> [Sobre o exercício]: Resuma em duas frases o texto sobre infecções e vacinação infantil.

> [Texto fornecido]:
☆ ☆ ☆ ☆
Septicemia e pneumonia, por exemplo, são ocasionadas por agentes infecciosos --sejam vírus, bactérias, fungos. O problema ocorre devido à assistência e à deficiência de testes para detecção usual desses agentes. Agora nós estamos muito mais alertas em busca de covid, influenza. Mas existem outros vírus. Muitos hospitais particulares conseguem facilmente detectar melhor esses agentes, mas existe essa dificuldade [na rede pública]
Melissa Palmieri, pediatra
A septicemia, por exemplo, muitas vezes surge durante um período de internação —como em casos graves de covid-19. "Elas são evoluções de agravamento, por exemplo, de uma criança que tem um quadro respiratório que evolui com uma infecção generalizada", explica.
Vacinação em ordem decrescente
A necessidade da vacinação infantil é um consenso entre entidades médicas e de especialistas da área, mas foi criticada pelo presidente Jair Bolsonaro. Na quinta-feira, ele chegou a dizer que desconhecia mortes de crianças com covid-19.
Segundo o plano do Ministério da Saúde, as crianças serão imunizadas com duas doses da vacina Pfizer, em um intervalo de oito semanas. A pasta recomenda um calendário que siga ordem decrescente de idade, priorizando:
- Crianças com comorbidades e deficiências permanentes;
- Indígenas e quilombolas;
- Crianças que vivem com pessoas com riscos de evoluir para quadros graves da covid-19.
☆ ☆ ☆ ☆
> [Listagem fornecida]:
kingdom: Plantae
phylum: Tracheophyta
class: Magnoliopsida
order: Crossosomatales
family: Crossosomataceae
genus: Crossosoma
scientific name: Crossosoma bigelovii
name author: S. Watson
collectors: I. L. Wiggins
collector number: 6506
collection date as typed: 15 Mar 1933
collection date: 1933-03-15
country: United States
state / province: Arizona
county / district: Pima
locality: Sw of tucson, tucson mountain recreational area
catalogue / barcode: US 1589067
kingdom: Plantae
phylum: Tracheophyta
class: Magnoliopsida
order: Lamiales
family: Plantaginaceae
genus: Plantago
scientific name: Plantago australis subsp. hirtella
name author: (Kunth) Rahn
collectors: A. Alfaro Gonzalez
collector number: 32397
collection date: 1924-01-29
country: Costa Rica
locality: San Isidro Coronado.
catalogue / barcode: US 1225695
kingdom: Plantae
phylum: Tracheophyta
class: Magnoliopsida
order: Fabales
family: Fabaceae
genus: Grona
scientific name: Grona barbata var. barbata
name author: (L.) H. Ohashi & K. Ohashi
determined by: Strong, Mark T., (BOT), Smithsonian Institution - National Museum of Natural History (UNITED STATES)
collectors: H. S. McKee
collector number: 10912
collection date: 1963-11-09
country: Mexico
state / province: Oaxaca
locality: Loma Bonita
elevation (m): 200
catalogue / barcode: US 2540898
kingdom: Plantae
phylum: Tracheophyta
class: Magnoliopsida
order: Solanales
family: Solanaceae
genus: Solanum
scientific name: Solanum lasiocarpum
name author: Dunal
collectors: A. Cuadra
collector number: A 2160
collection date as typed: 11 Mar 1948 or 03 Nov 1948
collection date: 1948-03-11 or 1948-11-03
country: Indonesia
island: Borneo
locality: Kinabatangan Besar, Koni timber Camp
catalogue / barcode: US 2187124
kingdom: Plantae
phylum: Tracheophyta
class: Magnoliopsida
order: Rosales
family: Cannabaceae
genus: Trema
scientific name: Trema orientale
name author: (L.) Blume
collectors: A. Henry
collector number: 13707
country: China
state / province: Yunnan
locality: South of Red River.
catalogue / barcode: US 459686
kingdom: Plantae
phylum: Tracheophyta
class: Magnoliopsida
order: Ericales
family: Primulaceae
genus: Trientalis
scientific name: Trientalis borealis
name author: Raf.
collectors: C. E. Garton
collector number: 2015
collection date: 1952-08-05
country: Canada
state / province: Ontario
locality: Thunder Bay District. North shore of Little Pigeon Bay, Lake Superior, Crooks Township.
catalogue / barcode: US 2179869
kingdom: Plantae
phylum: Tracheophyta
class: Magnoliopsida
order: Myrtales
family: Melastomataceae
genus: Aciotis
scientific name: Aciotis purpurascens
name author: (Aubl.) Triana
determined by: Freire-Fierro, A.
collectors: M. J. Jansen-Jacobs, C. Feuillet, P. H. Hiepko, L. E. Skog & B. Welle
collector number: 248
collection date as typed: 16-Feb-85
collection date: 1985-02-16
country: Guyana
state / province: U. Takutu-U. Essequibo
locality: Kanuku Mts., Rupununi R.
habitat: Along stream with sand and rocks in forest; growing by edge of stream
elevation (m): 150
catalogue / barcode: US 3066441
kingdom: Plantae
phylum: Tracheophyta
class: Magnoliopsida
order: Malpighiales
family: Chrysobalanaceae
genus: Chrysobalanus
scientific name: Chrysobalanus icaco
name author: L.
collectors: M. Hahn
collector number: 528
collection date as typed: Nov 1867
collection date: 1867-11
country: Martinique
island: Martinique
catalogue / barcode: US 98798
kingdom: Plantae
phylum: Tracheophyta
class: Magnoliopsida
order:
☆ ☆ ☆ ☆
> [Resposta à tarefa]: Segundo a pediatra Melissa Palmieri, septicemia e pneumonia são ocasionadas por agentes infecciosos, e a rede pública tem dificuldade em detectá-los por deficiência de testes, ao passo que muitos hospitais particulares o fazem facilmente. O plano do Ministério da Saúde prevê duas doses da vacina Pfizer para crianças, com intervalo de oito semanas, em ordem decrescente de idade, priorizando as que têm comorbidades e deficiências permanentes, indígenas e quilombolas e as que vivem com pessoas com risco de evoluir para quadros graves da covid-19.